A primeira atividade citada é preparatória para a 8ª reunião da Força-Tarefa Codex sobre Resistência aos Antimicrobianos (TFAMR), que ocorrerá em outubro deste ano. Este Grupo de Trabalho é coordenado no Brasil por Suzana Bresslau, do Ministério da Agricultura, Pecuária e Abastecimento (Mapa), e por Ligia Lindner Schreiner, da Agência Nacional de Vigilância Sanitária (Anvisa). A pauta das discussões foi sobre os documentos “Guidelines for integrated monitoring and surveillance of foodborne AMR (GLIS)” e “Code of practice to minimize and contain foodborne AMR (COP)”.

Além disso, Bernardete integrou a delegação brasileira na 25ª sessão do Comitê do Codex Alimentarius sobre Resíduos de Medicamentos Veterinários em Alimentos (Codex Committee on Residues of Veterinary Drugs in Foods 25th Session).

**********

- **Tarefa 1**
Copie do texto sobre as reuniões do Codex o trecho que começa em "A primeira atividade" e termina em "Foods 25th Session).".
- **Tarefa 2**
Retome o texto sobre as reuniões do Codex a partir do ponto em que ele para.
Os registros abaixo provêm de uma fonte diferente.

**********

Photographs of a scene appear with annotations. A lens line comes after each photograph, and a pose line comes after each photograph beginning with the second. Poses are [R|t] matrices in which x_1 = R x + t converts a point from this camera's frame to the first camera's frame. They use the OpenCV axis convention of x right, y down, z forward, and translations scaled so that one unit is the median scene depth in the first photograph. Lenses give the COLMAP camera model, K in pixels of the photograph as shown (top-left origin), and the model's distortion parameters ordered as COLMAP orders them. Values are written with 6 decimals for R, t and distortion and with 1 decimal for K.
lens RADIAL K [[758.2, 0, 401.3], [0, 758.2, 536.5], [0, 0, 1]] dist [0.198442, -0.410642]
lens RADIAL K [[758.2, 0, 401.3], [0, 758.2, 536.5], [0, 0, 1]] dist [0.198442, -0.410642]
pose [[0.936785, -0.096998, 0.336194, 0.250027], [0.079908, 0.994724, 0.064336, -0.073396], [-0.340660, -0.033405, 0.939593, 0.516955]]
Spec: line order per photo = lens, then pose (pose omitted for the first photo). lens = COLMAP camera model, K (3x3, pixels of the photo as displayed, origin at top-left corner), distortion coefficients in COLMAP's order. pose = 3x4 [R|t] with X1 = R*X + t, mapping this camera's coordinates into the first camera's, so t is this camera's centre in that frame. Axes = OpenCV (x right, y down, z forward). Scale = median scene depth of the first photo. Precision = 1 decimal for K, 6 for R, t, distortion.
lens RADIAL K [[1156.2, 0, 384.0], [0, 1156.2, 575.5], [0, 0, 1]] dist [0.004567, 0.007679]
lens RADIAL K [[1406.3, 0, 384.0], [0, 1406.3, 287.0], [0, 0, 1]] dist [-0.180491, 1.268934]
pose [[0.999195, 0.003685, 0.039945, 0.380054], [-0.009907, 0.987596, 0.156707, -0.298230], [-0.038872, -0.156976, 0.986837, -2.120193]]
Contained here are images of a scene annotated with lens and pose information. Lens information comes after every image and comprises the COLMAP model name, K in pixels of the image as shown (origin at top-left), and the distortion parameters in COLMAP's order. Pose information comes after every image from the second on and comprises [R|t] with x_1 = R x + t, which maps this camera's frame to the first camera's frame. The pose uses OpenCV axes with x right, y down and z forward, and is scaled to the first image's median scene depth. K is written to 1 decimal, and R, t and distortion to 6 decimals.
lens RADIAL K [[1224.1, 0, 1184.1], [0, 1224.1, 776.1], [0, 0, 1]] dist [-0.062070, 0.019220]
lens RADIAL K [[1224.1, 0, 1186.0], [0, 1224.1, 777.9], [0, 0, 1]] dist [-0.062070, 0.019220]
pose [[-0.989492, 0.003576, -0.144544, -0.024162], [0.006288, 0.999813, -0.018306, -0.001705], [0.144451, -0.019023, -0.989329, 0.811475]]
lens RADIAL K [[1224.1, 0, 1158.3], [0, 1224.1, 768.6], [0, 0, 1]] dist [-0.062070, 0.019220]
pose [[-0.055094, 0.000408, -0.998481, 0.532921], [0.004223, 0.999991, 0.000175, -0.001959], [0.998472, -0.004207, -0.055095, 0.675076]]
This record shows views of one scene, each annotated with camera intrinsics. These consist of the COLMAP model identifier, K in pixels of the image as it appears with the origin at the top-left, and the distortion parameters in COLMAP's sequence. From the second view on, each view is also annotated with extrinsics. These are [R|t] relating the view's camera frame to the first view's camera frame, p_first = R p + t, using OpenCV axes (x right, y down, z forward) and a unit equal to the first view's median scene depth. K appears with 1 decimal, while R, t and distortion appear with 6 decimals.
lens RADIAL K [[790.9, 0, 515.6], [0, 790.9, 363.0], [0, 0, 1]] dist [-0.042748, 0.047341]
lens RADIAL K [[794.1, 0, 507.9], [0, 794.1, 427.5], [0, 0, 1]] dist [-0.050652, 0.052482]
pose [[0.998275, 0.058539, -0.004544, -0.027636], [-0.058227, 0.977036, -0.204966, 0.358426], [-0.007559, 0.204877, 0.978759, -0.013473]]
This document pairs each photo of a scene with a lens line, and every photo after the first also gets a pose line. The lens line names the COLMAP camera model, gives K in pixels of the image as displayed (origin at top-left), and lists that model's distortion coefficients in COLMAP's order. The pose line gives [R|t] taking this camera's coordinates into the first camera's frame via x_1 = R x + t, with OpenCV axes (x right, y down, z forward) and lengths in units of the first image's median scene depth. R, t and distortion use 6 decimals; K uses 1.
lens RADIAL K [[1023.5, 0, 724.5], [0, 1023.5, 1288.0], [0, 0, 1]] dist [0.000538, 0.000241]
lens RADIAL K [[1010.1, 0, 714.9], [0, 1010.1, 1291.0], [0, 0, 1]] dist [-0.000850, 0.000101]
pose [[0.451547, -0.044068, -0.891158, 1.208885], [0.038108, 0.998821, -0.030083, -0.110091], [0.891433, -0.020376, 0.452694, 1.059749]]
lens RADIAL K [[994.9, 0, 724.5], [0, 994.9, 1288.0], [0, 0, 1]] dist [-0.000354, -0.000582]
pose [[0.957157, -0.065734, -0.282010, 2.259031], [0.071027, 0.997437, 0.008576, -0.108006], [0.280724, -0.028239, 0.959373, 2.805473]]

**********

- **Resposta 1**
A primeira atividade citada é preparatória para a 8ª reunião da Força-Tarefa Codex sobre Resistência aos Antimicrobianos (TFAMR), que ocorrerá em outubro deste ano. Este Grupo de Trabalho é coordenado no Brasil por Suzana Bresslau, do Ministério da Agricultura, Pecuária e Abastecimento (Mapa), e por Ligia Lindner Schreiner, da Agência Nacional de Vigilância Sanitária (Anvisa). A pauta das discussões foi sobre os documentos “Guidelines for integrated monitoring and surveillance of foodborne AMR (GLIS)” e “Code of practice to minimize and contain foodborne AMR (COP)”.

Além disso, Bernardete integrou a delegação brasileira na 25ª sessão do Comitê do Codex Alimentarius sobre Resíduos de Medicamentos Veterinários em Alimentos (Codex Committee on Residues of Veterinary Drugs in Foods 25th Session).

- **Resposta 2**
O uso de medicamentos veterinários pode deixar resíduos em produtos de origem animal potencialmente prejudiciais à saúde humana, por meio da ingestão desses alimentos. Limites Máximos de Resíduos precisam, portanto, ser recomendados, bem como códigos de prática serem elaborados. Estas duas atividades são dois dos termos de referência do CCRVDF.

A resistência aos antimicrobianos é um dos principais problemas mundiais de saúde pública. Por isso há um Plano de Ação Global de Resistência aos Antimicrobianos da Organização Mundial de Saúde (OMS), um Plano de Ação Nacional de Prevenção e Controle da Resistência aos Antimicrobianos no Âmbito da Saúde Única e tem sido tema constante abordado pelo INCQS.